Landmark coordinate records
_ _ _ _ _ _ _
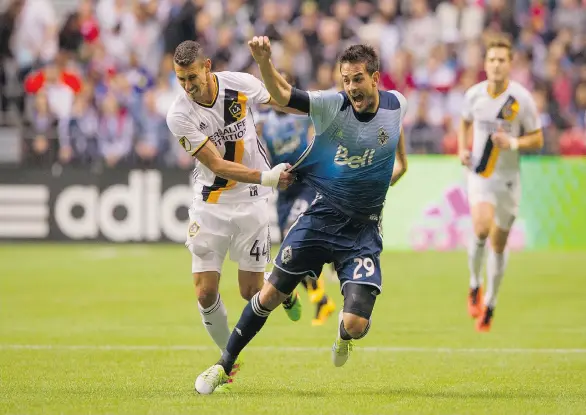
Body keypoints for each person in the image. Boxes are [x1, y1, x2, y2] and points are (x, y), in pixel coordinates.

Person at [194, 38, 408, 394]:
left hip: (363, 232)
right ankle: (223, 365)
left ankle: (343, 334)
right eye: (346, 79)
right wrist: (264, 61)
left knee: (355, 323)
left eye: (357, 79)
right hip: (321, 218)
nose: (351, 87)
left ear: (375, 78)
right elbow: (282, 94)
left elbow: (396, 149)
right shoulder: (331, 106)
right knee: (268, 295)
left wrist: (396, 172)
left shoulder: (397, 104)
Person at [165, 40, 303, 390]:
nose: (187, 86)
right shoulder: (179, 114)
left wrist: (320, 112)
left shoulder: (239, 83)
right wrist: (268, 176)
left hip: (252, 201)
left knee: (251, 291)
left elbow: (282, 100)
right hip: (210, 204)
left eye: (192, 77)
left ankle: (286, 290)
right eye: (180, 79)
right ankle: (229, 359)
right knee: (204, 293)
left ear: (207, 66)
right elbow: (215, 164)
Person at [458, 34, 543, 332]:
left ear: (510, 64)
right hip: (482, 174)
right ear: (485, 63)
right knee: (481, 228)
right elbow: (465, 121)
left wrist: (513, 143)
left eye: (501, 60)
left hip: (508, 180)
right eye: (491, 59)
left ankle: (491, 303)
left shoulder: (521, 99)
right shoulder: (474, 95)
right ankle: (473, 284)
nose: (496, 65)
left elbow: (538, 138)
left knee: (499, 243)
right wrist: (462, 148)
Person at [257, 71, 336, 326]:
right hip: (283, 188)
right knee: (290, 252)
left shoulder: (302, 115)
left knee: (295, 233)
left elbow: (326, 120)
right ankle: (321, 301)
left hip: (305, 182)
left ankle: (332, 260)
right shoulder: (263, 121)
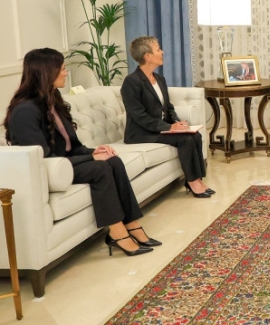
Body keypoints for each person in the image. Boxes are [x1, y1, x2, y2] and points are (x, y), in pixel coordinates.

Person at [3, 48, 159, 256]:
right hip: (50, 172)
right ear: (46, 72)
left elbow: (72, 146)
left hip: (64, 163)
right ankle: (117, 233)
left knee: (113, 160)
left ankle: (131, 224)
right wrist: (92, 158)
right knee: (100, 169)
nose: (66, 73)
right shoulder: (25, 111)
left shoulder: (53, 100)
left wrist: (95, 151)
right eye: (62, 68)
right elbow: (44, 159)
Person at [121, 36, 213, 198]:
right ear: (147, 56)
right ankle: (192, 182)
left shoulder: (159, 79)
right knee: (185, 140)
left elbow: (168, 107)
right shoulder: (131, 82)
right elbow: (139, 116)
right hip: (140, 132)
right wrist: (169, 127)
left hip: (158, 127)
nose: (162, 52)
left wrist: (177, 122)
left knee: (195, 135)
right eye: (158, 49)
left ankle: (198, 179)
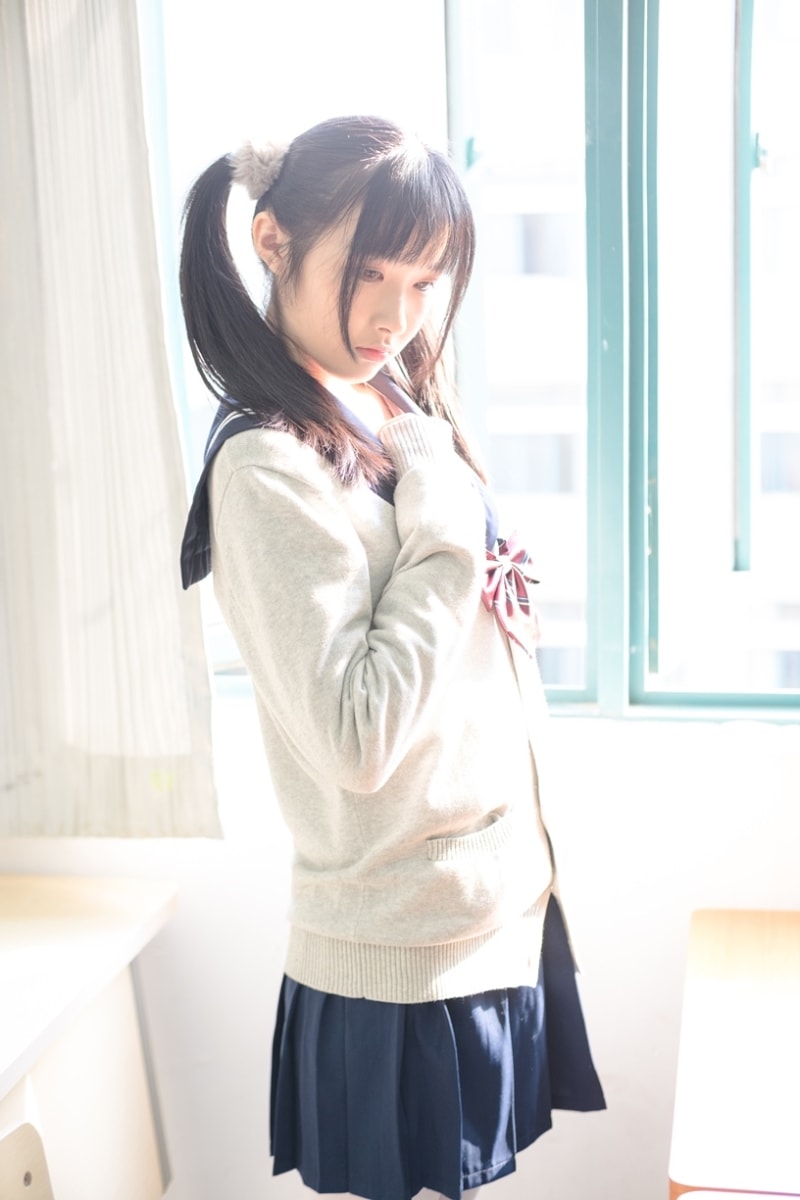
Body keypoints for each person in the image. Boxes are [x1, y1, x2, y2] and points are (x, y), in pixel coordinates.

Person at [179, 114, 604, 1200]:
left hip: (484, 911)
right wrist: (449, 523)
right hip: (398, 959)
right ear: (272, 242)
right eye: (369, 272)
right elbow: (356, 736)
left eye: (422, 280)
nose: (396, 314)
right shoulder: (268, 467)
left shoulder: (390, 401)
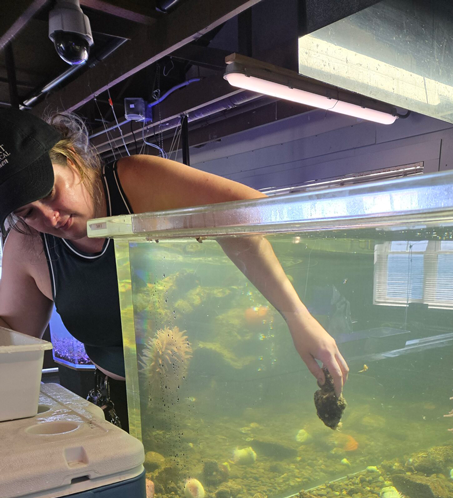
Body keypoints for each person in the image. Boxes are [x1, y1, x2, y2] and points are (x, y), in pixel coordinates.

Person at [0, 108, 348, 428]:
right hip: (120, 402)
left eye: (49, 191)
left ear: (72, 158)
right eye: (28, 211)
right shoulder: (28, 244)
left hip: (211, 392)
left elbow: (252, 214)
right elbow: (13, 340)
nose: (50, 217)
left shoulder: (136, 181)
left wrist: (296, 316)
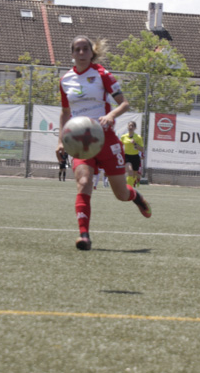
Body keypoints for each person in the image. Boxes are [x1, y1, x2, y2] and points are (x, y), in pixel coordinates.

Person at [56, 35, 152, 251]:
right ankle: (84, 236)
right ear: (72, 54)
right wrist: (60, 140)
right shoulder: (65, 80)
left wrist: (111, 116)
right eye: (77, 50)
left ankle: (136, 196)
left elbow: (124, 104)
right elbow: (65, 113)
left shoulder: (102, 74)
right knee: (84, 182)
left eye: (85, 49)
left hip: (106, 140)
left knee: (121, 194)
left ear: (92, 52)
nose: (81, 53)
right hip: (81, 143)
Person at [120, 121, 145, 189]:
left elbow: (142, 149)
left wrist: (135, 144)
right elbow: (119, 146)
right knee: (130, 172)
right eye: (129, 125)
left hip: (135, 157)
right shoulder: (123, 137)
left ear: (135, 128)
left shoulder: (138, 137)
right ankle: (128, 190)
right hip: (127, 156)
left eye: (132, 126)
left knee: (134, 176)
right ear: (127, 127)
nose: (130, 127)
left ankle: (131, 187)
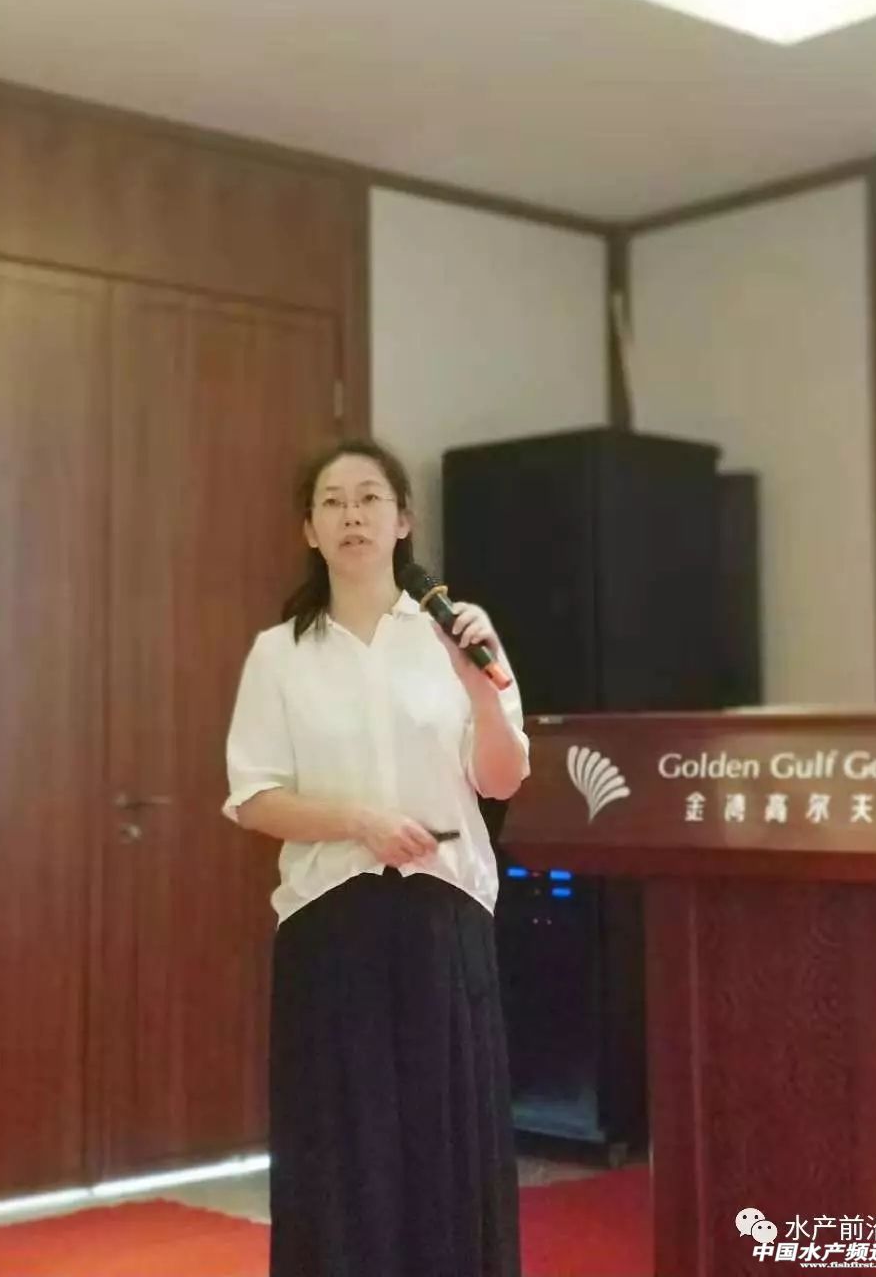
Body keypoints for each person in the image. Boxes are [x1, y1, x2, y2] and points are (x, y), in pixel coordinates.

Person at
_ _ _ _ _ _ _
Search the entries for "nose" and copy out each line that has it.

nose: (351, 87)
nose: (187, 86)
nose: (496, 65)
nose: (66, 73)
nose: (162, 52)
nose: (396, 314)
nose: (50, 217)
nose: (81, 53)
nose: (130, 127)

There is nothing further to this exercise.